Sparse checkouts with git

Sunil Pai edited this page Aug 6, 2020 · 1 revision

tl;dr -

  • make sure git --version returns 2.27.0 or higher.
  • git clone --filter=blob:none --sparse <repo> --depth=1
  • git sparse-checkout set <path> <path> <...path>

So. You've just joined a new product team, and you got a fresh laptop, and you're reading to write some code. You head to the github/bitbucket/internal git hosting page, and notice the codebase is HUGE. There could be many reasons for this -

  • It could be a so called 'monorepo', hosting many applications and dependencies, being worked on by many teams concurrently.
  • It could have a long history, possibly spanning decades, and thousands and thousands of commits.
  • It could be holding a number of large files, like movies or large .psd/.ai/etc asset files, heavy on graphics/audio/video.
  • [more?]

Now you could run git clone <path> and head off for a couple of hours to get introduced to office gossip and terrible coffee, but you're smarter than that. If only there was a way to:

  • checkout just a slice of the codebase, with only the folders you're interested in.
  • only the latest code, since you're not interested in having the past history of the codebase on your local machine

Drum roll... This is totally doable! The git feature is called a 'sparse checkout'; it was introduced in January this year (2020). This github post goes into some detail and is a recommended read.

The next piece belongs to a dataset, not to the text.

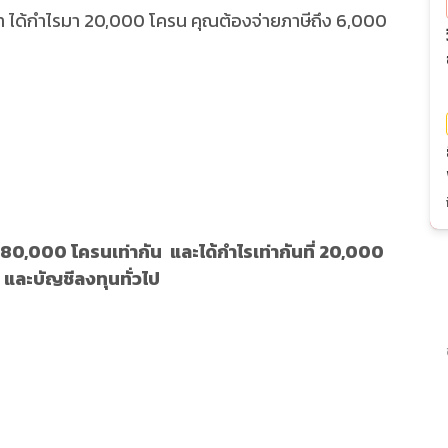
า ได้กำไรมา 20,000 โครน คุณต้องจ่ายภาษีถึง 6,000
น 80,000 โครนเท่ากัน และได้กำไรเท่ากันที่ 20,000
 และบัญชีลงทุนทั่วไป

(inb4; mercurial fans will love to point out that sparse profiles have been a thing with hg for a long time now, but I'd like to remind them that svn had it for years before that, so phbbt.)

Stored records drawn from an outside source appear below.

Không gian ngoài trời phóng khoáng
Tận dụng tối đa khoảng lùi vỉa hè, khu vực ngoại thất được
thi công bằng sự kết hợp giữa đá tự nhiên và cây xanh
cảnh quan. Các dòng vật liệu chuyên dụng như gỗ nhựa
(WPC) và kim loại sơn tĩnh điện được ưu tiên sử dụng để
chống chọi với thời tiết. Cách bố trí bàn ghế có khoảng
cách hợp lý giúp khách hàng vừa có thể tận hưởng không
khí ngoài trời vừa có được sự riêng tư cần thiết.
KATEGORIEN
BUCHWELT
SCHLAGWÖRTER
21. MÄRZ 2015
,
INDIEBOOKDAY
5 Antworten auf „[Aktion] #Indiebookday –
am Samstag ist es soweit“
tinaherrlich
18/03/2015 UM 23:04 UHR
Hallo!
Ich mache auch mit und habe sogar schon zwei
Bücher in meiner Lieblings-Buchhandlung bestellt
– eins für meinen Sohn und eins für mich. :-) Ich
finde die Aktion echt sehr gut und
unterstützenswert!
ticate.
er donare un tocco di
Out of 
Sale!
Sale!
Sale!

NB: It's worth noting the disclaimer on this page, "THIS COMMAND IS EXPERIMENTAL. ITS BEHAVIOR, AND THE BEHAVIOR OF OTHER COMMANDS IN THE PRESENCE OF SPARSE-CHECKOUTS, WILL LIKELY CHANGE IN THE FUTURE." Keep an eye out for any changes in synatx/commands, and we'll make a note to keep this article up to date as we learn of any changes.

TODO:

  • Some approximation of sparse 'profiles', so devs don't have to write folder names themselves, they could read it from a plain text file. Different teams could have separate text files with folder lists in them.
  • Some kind of helper to verify whether any missing dependent folders haven't been checked out, either via calculating a dependency graph, or something else.